OGH 12Os1/25a

OGH12Os1/25a2.4.2025

Der Oberste Gerichtshof hat am 2. April 2025 durch die Senatspräsidentin des Obersten Gerichtshofs Dr. Bachner‑Foregger als Vorsitzende sowie die Hofräte und die Hofrätin des Obersten Gerichtshofs Hon.‑Prof. Dr. Oshidari, Dr. Haslwanter LL.M., Dr. Sadoghi und Mag. Riffel in Gegenwart des Schriftführers Mag. Vogel in der Strafsache gegen * N* und andere Angeklagte wegen des Verbrechens des schweren Raubes nach §§ 142 Abs 1, 143 Abs 1 zweiter Fall StGB und weiterer strafbarer Handlungen über die Nichtigkeitsbeschwerde und die Berufung des Angeklagten * M* sowie über die Berufung des Angeklagten * N* gegen das Urteil des Landesgerichts für Strafsachen Wien als Schöffengericht vom 26. September 2024, GZ 65 Hv 37/24x‑122.7, nach Anhörung der Generalprokuratur in nichtöffentlicher Sitzung den

Beschluss

gefasst:

European Case Law Identifier: ECLI:AT:OGH0002:2025:0120OS00001.25A.0402.000

Rechtsgebiet: Strafrecht

 

Spruch:

Die Nichtigkeitsbeschwerde wird zurückgewiesen.

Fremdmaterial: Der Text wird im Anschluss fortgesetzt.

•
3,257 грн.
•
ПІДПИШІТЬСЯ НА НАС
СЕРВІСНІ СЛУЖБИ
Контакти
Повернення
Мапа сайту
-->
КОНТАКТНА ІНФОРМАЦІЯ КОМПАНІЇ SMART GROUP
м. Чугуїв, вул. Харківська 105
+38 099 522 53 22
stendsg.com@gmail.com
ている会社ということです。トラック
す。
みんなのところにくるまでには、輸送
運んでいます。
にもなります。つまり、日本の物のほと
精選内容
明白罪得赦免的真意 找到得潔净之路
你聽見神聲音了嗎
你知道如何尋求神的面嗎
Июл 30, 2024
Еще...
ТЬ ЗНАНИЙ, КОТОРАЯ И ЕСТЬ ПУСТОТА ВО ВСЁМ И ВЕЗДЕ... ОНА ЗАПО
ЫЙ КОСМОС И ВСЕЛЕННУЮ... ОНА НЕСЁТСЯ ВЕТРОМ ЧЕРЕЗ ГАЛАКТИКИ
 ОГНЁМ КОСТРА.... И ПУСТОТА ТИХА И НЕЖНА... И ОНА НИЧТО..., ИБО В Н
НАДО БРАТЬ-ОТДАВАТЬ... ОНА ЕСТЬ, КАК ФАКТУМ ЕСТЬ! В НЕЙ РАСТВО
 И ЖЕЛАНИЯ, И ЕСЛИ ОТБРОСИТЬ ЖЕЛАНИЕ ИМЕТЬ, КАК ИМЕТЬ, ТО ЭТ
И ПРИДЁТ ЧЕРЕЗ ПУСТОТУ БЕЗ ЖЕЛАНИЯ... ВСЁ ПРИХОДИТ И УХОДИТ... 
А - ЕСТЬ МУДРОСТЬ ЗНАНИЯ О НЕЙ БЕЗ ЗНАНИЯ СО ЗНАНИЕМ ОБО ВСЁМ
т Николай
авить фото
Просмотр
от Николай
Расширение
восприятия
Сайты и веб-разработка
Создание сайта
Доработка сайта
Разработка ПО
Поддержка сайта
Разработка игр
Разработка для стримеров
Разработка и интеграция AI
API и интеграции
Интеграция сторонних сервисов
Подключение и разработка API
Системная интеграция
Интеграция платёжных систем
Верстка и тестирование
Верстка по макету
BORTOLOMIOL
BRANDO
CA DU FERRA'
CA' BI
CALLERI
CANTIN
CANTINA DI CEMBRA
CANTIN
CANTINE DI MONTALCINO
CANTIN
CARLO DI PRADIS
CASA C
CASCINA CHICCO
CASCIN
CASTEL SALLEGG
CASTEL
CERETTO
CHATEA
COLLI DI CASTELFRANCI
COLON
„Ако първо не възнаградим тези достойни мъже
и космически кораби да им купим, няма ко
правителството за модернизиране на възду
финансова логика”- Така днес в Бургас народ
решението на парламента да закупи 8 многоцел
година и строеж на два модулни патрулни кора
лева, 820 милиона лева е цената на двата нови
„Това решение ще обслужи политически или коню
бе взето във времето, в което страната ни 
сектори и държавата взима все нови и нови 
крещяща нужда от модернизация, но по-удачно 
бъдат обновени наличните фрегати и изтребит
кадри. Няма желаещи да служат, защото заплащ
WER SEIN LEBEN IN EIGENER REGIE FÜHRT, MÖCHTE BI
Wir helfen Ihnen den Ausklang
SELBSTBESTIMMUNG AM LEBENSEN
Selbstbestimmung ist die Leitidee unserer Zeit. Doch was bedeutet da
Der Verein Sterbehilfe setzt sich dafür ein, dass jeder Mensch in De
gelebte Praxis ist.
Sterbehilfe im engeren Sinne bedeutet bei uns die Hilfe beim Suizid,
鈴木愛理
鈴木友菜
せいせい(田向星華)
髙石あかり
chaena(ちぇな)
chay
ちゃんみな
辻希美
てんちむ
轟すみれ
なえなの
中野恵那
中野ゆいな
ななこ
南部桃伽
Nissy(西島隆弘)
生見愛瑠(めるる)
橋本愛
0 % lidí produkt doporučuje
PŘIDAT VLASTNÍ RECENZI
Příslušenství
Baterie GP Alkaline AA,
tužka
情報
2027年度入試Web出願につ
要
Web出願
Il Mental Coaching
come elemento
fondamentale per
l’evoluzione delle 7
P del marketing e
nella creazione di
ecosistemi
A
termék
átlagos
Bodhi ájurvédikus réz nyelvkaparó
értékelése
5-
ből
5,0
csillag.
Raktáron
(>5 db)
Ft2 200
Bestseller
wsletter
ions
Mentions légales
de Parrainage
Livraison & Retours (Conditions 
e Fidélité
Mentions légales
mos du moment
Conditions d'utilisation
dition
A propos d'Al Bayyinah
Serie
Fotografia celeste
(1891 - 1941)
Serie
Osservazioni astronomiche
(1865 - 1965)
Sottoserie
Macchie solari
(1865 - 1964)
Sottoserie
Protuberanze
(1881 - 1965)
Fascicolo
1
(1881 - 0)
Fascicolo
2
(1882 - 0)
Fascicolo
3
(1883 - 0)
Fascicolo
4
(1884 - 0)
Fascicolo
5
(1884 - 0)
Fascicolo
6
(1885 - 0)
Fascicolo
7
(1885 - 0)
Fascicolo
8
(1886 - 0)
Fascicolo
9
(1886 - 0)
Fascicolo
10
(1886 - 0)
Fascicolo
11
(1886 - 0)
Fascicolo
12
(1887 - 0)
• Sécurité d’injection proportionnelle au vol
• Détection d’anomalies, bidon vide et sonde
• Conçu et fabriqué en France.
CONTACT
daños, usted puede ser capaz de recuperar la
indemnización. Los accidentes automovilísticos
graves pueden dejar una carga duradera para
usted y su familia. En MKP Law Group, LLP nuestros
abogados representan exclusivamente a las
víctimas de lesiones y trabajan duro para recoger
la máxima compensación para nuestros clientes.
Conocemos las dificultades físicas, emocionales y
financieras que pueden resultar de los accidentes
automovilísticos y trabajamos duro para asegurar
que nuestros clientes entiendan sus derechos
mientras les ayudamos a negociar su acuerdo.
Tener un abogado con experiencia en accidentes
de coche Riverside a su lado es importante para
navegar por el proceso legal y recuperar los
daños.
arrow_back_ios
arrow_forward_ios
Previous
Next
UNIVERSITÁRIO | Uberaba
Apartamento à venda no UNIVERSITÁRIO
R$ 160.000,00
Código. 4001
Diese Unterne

Die Entscheidung über die Berufungen kommt dem Oberlandesgericht Wien zu.

Dem Angeklagten M* fallen auch die Kosten des bisherigen Rechtsmittelverfahrens zur Last.

 

Gründe:

[1] Mit dem angefochtenen Urteil, das auch rechtskräftige Schuldsprüche gegen die Mitangeklagten enthält, wurde * M* je eines Verbrechens des schweren Raubes nach §§ 142 Abs 1, 143 Abs 1 zweiter Fall StGB (A./) und nach §§ 15, 142 Abs 1, 143 Abs 1 zweiter Fall, Abs 2 erster Fall StGB (B./) schuldig erkannt.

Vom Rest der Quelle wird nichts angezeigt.